Their friendship demonstrates the power of dialogue to bridge conflicts, counteracting terrorism by overcoming the borders of pain and distrust. Rodriguez has been promoting dialogue through the Forgiveness Project, while El-Wafi told her story in I Speak Out Aloud.

"Telling stories is such a powerful tool for peacekeeping," said Rodriguez. For her, dialogue and humane ways to talk about terror should be stressed in the media and among people.

El-Wafi speaks out frequently, calling for peace within the borders of France. She says young people today have to learn to "respect each other and their differences" in order to avoid acts that lead to extremism.

"And young Muslim girls should not accept forced marriage as this is also a form of terror," she said, visibly moved.

Terror, whether car bombs, shootings, domestic violence, psychological intimidation or other acts of terrorism, can "hold us back individually and collectively," said Alfred Gusenbauer, chancellor of Austria and opening speaker at the Josefstadt.

Dr. Edit Schlaffer, organiser and director of Women Without Borders described women as "agents of change" whose communication and listening skills enable dialogue, solving problems through "soft power."

For Schlaffer, the oft-cited "clash of civilizations" is more about a "clash of emotions." The West is nourishing a culture of fear, she said, with Arabs and Muslims trapped in a culture of humiliation, while Asia has a ‘culture of hope.’

Terrorism is an old problem, traceable to small religious sects during the Roman Empire through the late 19th Century anarchists, the Jewish Irgun’s faction in the 1950’s  or the PLO in the 1970’s, among others.

However, the frequency of terrorist attacks and the death toll has risen over the last decade. According to a 2005 U.S government study, the number of serious international terrorist incidents more than tripled in 2004, including incidents in Iraq, Afghanistan, Israel, Gaza, the West Bank, the seizure of a school in Beslan, Russia, by Chechen militants and the Madrid train bombings, and others.

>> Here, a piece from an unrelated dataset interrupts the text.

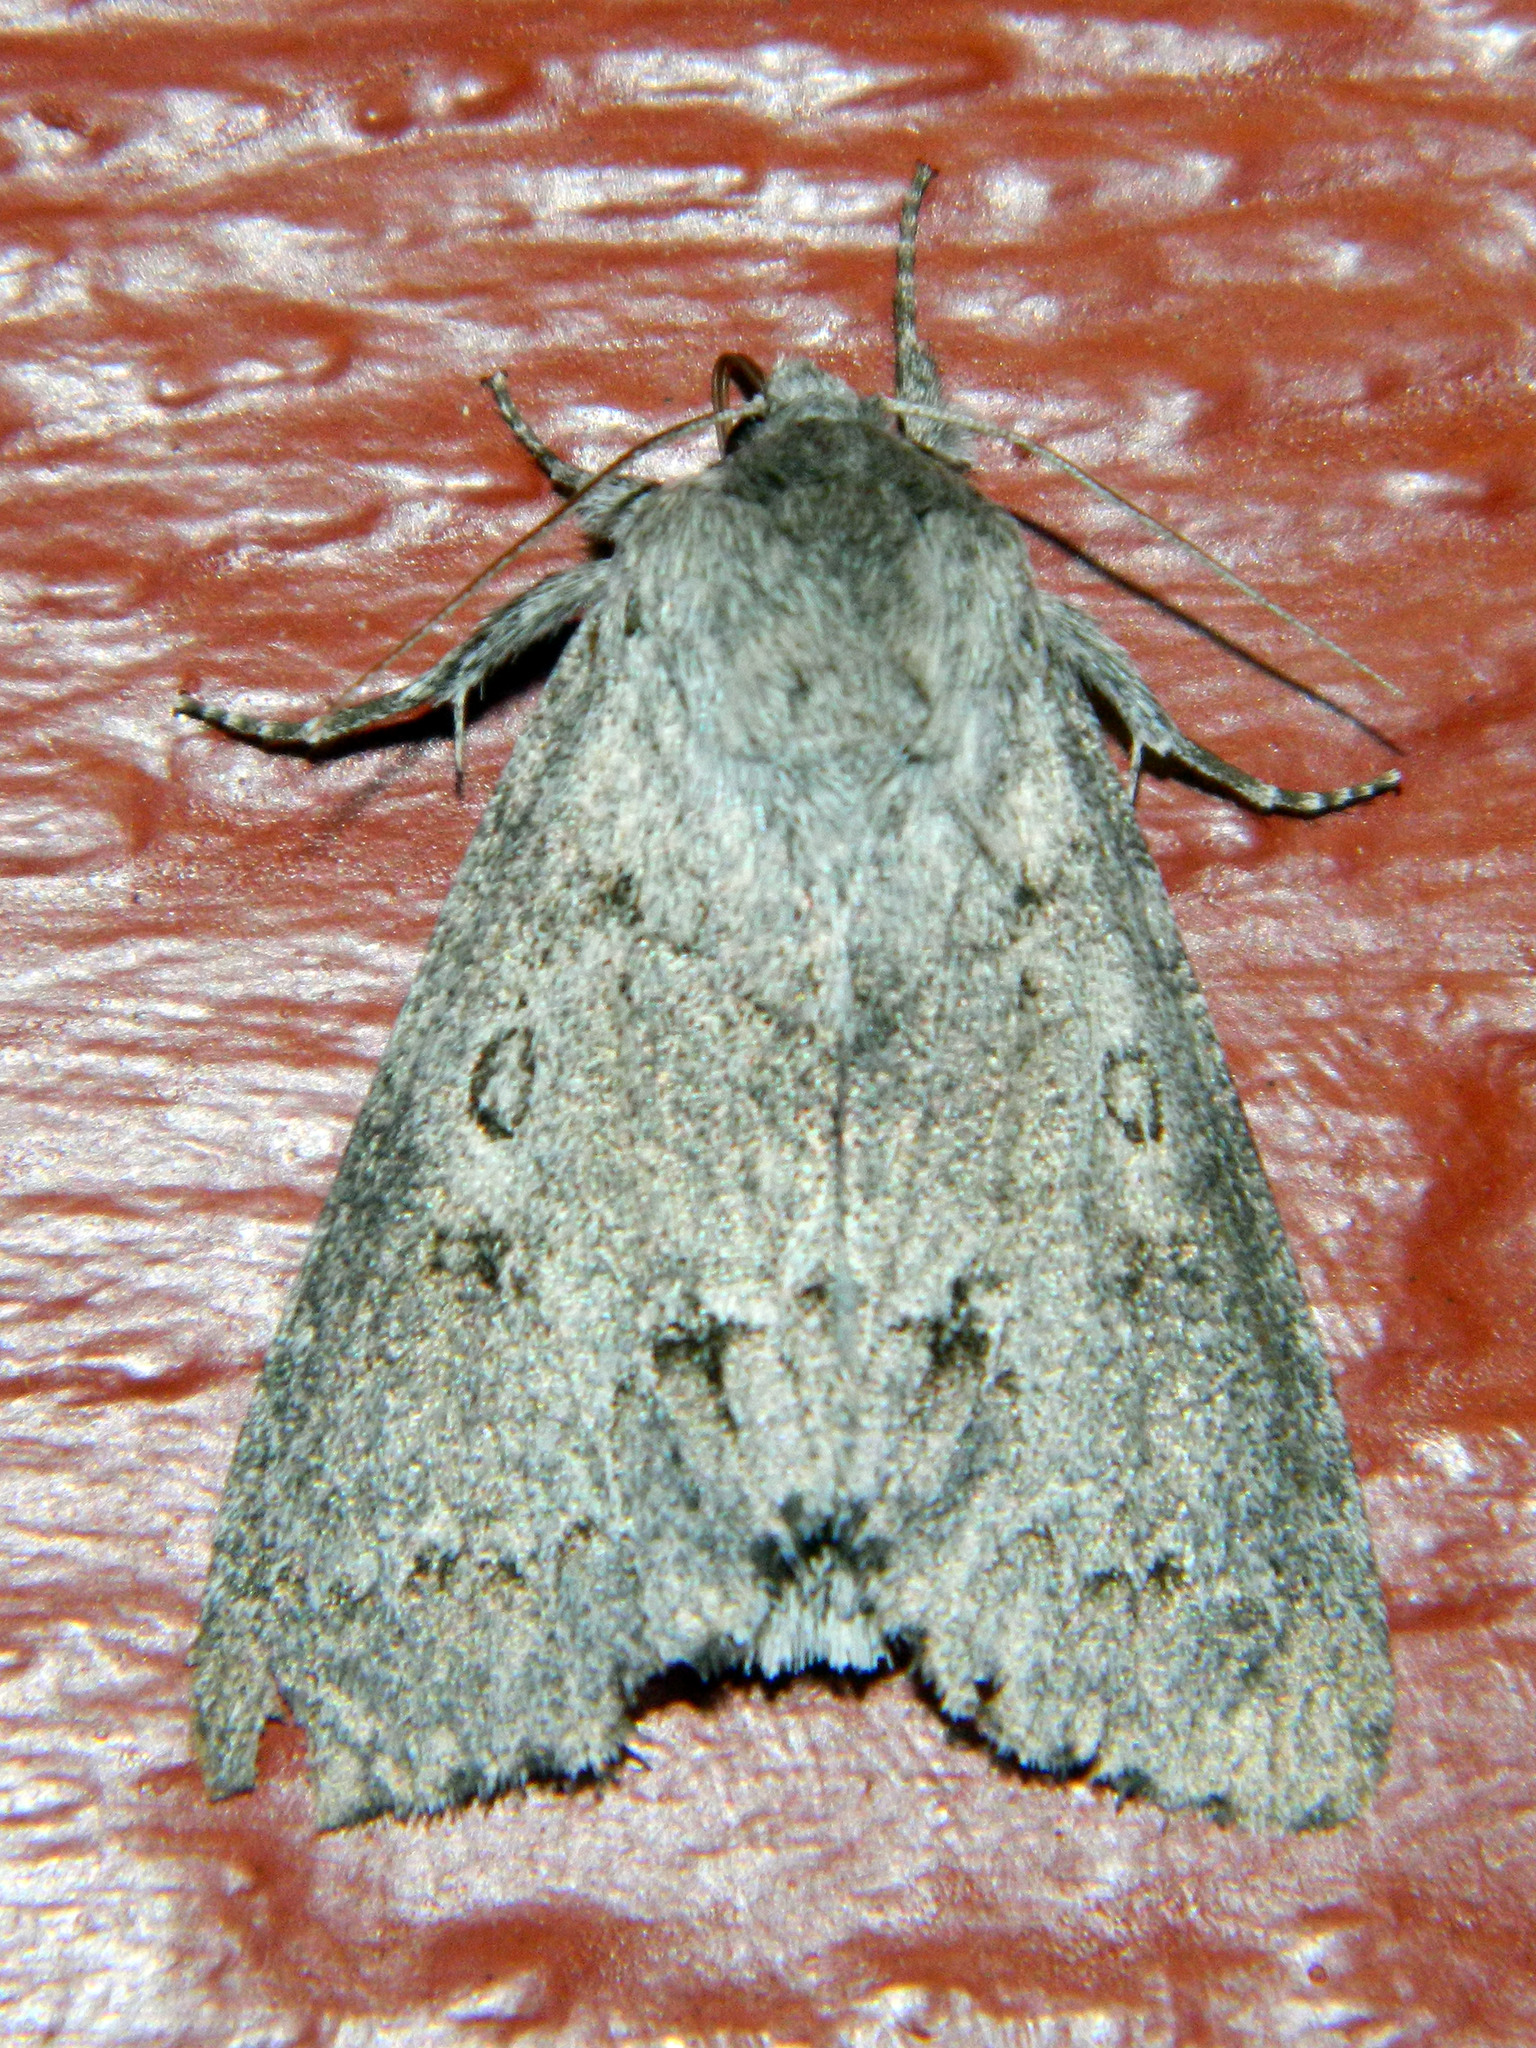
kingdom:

"Conflict is inevitable," said moderator Anita Pratap, former CNN correspondent from the conflict regions of Central Asia. "And women all over the globe are caught up in terror, some of it at home."

Panelist Rania Al-Baz was a TV anchor for a Saudi news network, when her husband beat her to the point of breaking 30 bones of her face. Now surgically reconstructed, her face is a testimony to her courage to carry on, heading protests that have led to a Saudi royal decree to protect women from domestic violence.

Others like Hiba Othman, grew up in a climate of fear.

After spending most of her youth listening to the sounds of gun-fire during the Lebanese civil war, the  Mathematics professor and  UN Representative for the World Safety Organisation (WSO), lived in a world where "time has no meaning other than that of survival, just waiting for one day to pass and then the next."

But even more disturbing, was her account of being kidnapped as a child and the callous response of her father, a nationalist general.

"I have three daughters," he said, to the ransom demand, "but only one country."

Out of this, she has become an activist for reconciliation and peace, and in particular that "education should start within the family and spread outside."

Lebanese journalist Zeinab Al-Saffar was perhaps the hardest to place.

"I am Hezbollah and proud of it," said Al-Saffar introducing herself to the public. Anchor for Al-Manar TV, the media arm of Hezbollah, Al-Saffar described herself as "the female face of Lebanese resistance." Hezbollah gives her a "line of thought – an ideology, which keeps us strong – a belief," she said.

This belief has been strengthened by struggle. During the July 2006 Lebanese war, her home and office in Lebanon were both destroyed, and she narrowly escaped death while reporting under fire.

The building of Al-Manar TV collapsed, in fact, only ten minutes after she got out.

"Not being allowed to voice [one’s beliefs through] the media is also a form of terror," Al-Saffar said.